Rehabilitation
Ashmount Forge provides specialist rehabilitation farriery for horses recovering from injury, managing chronic soundness issues, or transitioning through periods of rest and reduced work. This work sits at the intersection of hoof care, biomechanics, and veterinary management, and requires a different mindset from performance shoeing alone.
Rehabilitation often takes place during periods of downtime — horses out of training, in pre-training, at veterinary facilities, or turned away at grass. These phases offer a unique opportunity to influence posture, loading patterns, and hoof balance in ways that are simply not possible when a horse is in full work.
Understanding the whole horse
While some rehabilitation cases involve primary hoof pathology, many relate to injuries higher up the limb: tendons, ligaments, joints, muscles, and skeletal structures. In these situations, the hoof becomes both a reflection of the problem and a tool for managing it.
An uneven limb will load a foot unevenly.
An altered posture will change how a hoof grows.
A compromised horse will move differently, often long before lameness is obvious.
Our role is to understand that full picture — how the horse stands, moves, lands, and loads — and to use farriery to support the wider rehabilitation process rather than working in isolation.
Assessment, movement, and biomechanics
Every rehabilitation case begins with detailed assessment. We place particular emphasis on:
Foot flight and arc symmetry
Landing pattern and capsular loading
Posture and stance
Medial–lateral and caudal balance
How the horse adapts as work levels change
This is supported by video analysis and digital record keeping, allowing us to track change over time and make informed, progressive adjustments rather than one-off corrections.
Modern rehabilitation places increasing emphasis on biomechanics, posture, and movement quality, and we actively integrate current research and best practice into how we manage cases.
Working within rehabilitation programmes
Rehabilitation rarely happens in a vacuum. Horses may be on treadmills, in controlled exercise, in long-reining, or turned out. They may be weeks from returning to work or months away.
We work closely with veterinary surgeons, physiotherapists, and rehabilitation yards to understand:
The nature and severity of the injury
The timeframe available
The stage of recovery
What the horse is and is not allowed to do
This allows shoeing and trimming decisions to be aligned with the wider plan, rather than working against it.
Targeted support through farriery
Rehabilitation farriery often involves providing the foot with support it does not currently have — whether that is lateral support, caudal support, or altered breakover — to compensate for weakness, pain, or asymmetry elsewhere in the limb.
Because horses in rehabilitation are not subject to the same performance demands as racehorses in full training, there is often greater scope to make meaningful structural change during this phase.
However, every intervention is carefully weighed against:
The horse’s long-term foot health
The risk of creating dependency or distortion
The commercial and time constraints of the case
Equipment, materials and adaptability
Our rehabilitation work is supported by fully equipped, mobile forges with the ability to fabricate, weld, and modify shoes on site. This allows us to create bespoke solutions when off-the-shelf options are not appropriate.
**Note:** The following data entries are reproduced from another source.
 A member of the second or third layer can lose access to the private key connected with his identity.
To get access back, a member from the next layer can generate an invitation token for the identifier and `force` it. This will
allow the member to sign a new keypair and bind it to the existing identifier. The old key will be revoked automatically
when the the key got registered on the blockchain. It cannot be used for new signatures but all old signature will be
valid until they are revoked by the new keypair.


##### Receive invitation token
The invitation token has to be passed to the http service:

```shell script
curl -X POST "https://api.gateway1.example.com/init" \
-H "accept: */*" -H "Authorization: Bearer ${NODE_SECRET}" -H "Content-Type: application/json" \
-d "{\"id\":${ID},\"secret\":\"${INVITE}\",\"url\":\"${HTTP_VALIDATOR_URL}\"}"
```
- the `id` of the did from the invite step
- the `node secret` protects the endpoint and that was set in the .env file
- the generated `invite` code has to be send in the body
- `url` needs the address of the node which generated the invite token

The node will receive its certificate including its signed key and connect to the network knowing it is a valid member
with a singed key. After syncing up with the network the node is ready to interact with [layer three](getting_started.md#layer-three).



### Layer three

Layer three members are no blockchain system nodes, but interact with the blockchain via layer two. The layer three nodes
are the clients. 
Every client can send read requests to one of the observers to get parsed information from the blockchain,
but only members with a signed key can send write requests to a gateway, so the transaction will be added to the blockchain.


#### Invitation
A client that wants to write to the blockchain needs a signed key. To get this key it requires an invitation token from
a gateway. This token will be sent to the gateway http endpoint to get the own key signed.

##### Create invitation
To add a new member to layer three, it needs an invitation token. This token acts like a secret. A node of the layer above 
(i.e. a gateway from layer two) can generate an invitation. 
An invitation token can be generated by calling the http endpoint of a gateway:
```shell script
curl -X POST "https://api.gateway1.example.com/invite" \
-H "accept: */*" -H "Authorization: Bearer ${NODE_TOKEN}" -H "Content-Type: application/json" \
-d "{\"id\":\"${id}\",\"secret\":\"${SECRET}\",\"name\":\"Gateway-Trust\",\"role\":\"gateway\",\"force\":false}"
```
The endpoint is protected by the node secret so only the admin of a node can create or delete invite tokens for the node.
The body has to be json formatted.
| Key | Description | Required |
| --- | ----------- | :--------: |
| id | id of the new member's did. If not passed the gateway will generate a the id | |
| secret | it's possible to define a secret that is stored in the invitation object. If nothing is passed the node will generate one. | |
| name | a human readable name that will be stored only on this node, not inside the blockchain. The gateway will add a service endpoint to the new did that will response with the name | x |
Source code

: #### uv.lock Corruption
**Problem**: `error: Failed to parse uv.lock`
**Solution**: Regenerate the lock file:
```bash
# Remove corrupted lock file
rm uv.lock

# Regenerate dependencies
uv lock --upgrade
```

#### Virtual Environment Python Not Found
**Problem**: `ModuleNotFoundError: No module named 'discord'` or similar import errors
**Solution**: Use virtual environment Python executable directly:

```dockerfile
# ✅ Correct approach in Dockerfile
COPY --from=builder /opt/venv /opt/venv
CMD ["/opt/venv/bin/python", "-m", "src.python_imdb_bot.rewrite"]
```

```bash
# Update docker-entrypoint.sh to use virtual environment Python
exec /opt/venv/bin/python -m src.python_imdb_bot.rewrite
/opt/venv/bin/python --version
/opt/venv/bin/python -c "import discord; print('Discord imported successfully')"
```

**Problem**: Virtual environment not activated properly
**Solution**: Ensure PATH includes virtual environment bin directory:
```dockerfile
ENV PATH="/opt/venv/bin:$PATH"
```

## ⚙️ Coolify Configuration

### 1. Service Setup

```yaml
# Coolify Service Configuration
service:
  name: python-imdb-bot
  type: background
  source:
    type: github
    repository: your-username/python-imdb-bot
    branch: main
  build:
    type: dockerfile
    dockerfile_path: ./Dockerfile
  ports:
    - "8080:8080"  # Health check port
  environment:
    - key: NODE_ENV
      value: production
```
We also work closely with veterinary practices and suppliers to access modern therapeutic and supportive products when needed, ensuring that material choice complements the clinical goal rather than complicating it.
Individual cases, individual solutions
No two rehabilitation cases are the same. Some horses return quickly to full work. Others require long-term management. Many sit somewhere in between.
What unites them is the need for careful thought, honest assessment, and clear communication between everyone involved.
Our aim is always the same: to restore comfortable, efficient movement, protect the hoof capsule, and give the horse the best possible chance of returning to work — or remaining comfortable and functional if full athletic recovery is not possible.